Jésus-Christ seul reste l’image valable de Dieu; toutes les apparitions du Seigneur encore voilées et mystérieuses dans l’Ancien Testament préparaient et servaient cette venue définitive. Néanmoins, cette image a de quoi nous surprendre. Qui s’attend à voir Dieu dans un enfant blotti dans le sein d’une frêle jeune maman? Comment reconnaître en Jésus, qui s’identifie aux pécheurs, la présence du Dieu saint? Son humilité qui ne méprise et ne rejette personne ne serait-elle pas en contradiction avec notre idée d’un Dieu omnipotent qui domine et qui fait trembler? Comment un homme flagellé, torturé, au visage défiguré par une souffrance insoutenable, pourrait-il prétendre être le Dieu que les hommes veulent adorer? Il se laisse traiter comme le dernier des malfaiteurs et il meurt dans un abandon total.

Mais c’est par cette démonstration de sa faiblesse volontaire que Jésus-Christ nous arrache à nos illusions, à notre orgueil et à notre aveuglement devant les fausses images de la virilité et de la puissance. Il descend très bas sur l’échelle de la condition humaine afin de pouvoir renverser, à la base, toutes les idées courantes que nous nous faisons sur Dieu. Alors il se révèle dans la vraie grandeur et dans sa pleine souveraineté. C’est pourquoi aucune des images que nous nous faisons de Dieu ne peut prétendre à la fidèle représentation du Dieu souverain dont nous témoignent les pages de l’Évangile. Du même trait, Jésus cesse d’être une idée sur Dieu ou une image fidèle, mais froide et impassible de lui. Il nous apparaît comme le cœur même de celui qui désire nouer des relations de Père avec ses enfants.

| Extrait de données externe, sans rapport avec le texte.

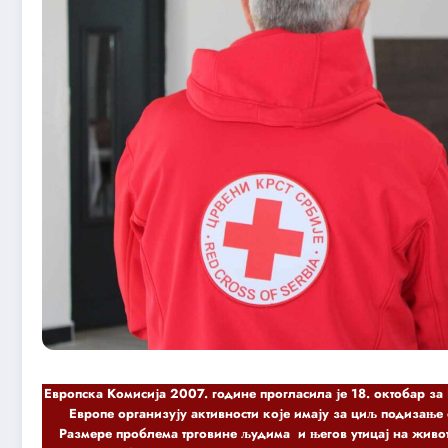
Европска Комисија 2007. године прогласила је 18. октобар з
Европе организују активности које имају за циљ подизање
Размере проблема трговине људима и његов утицај на живо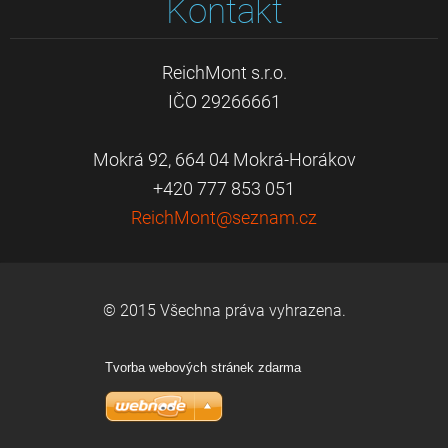
Kontakt
ReichMont s.r.o.
IČO 29266661
Mokrá 92, 664 04 Mokrá-Horákov
+420 777 853 051
ReichMon
t@seznam
.cz
© 2015 Všechna práva vyhrazena.
Tvorba webových stránek zdarma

Nous venons de dire « avec ses enfants », car nous aussi nous avions été créés à l’image de Dieu. Dans le livre de la Genèse, nous lisons que Dieu a créé l’homme à son image et à sa ressemblance (Gn 1.26-28). Mais serait-il encore possible de soutenir pareille assertion au sujet de l’homme? On ne pourrait distinguer en lui que certains traits de la divine ressemblance. Nous avons avili ce qu’il y a de vraiment spirituel en nous; nous avons voulu jouer à Dieu. En réalité, nous avons gâché son chef-d’œuvre. Si ce n’était pas pour la Bible qui affirme cette origine céleste, nous croirions plus volontiers à la théorie de l’évolution qui, elle, soutient que l’homme descend de l’animal. Car l’expérience quoditienne semble lui donner plutôt raison. Lisez les faits divers que relatent vos journaux. Crimes, sadisme, l’abus terrifiant de l’alcool et de la drogue, pornographie, cruauté, guerres… Cette façon de penser et d’agir ne serait-elle pas plutôt des preuves que l’homme s’apparente plus à la bête qu’à Dieu?

Mais Dieu ne tolère pas cette déchéance. S’il vient vers nous, c’est pour restaurer et rétablir l’original que nous avons détruit. Nous nous contentons de la caricature de Dieu et, par là, de notre propre corruption. Cependant, sur le Calvaire, les fausses images ont été détruites, et la croix du Fils de Dieu est le seul endroit où peut naître un homme nouveau, un autre homme. Car Jésus est aussi l’image parfaite de l’homme. Si nous nous conformons à sa personne et adoptons le chemin par où est passé le Sauveur du monde, Dieu peut nous regarder et se réjouir comme au début. Sous son regard, nous pouvons trouver notre pleine humanité.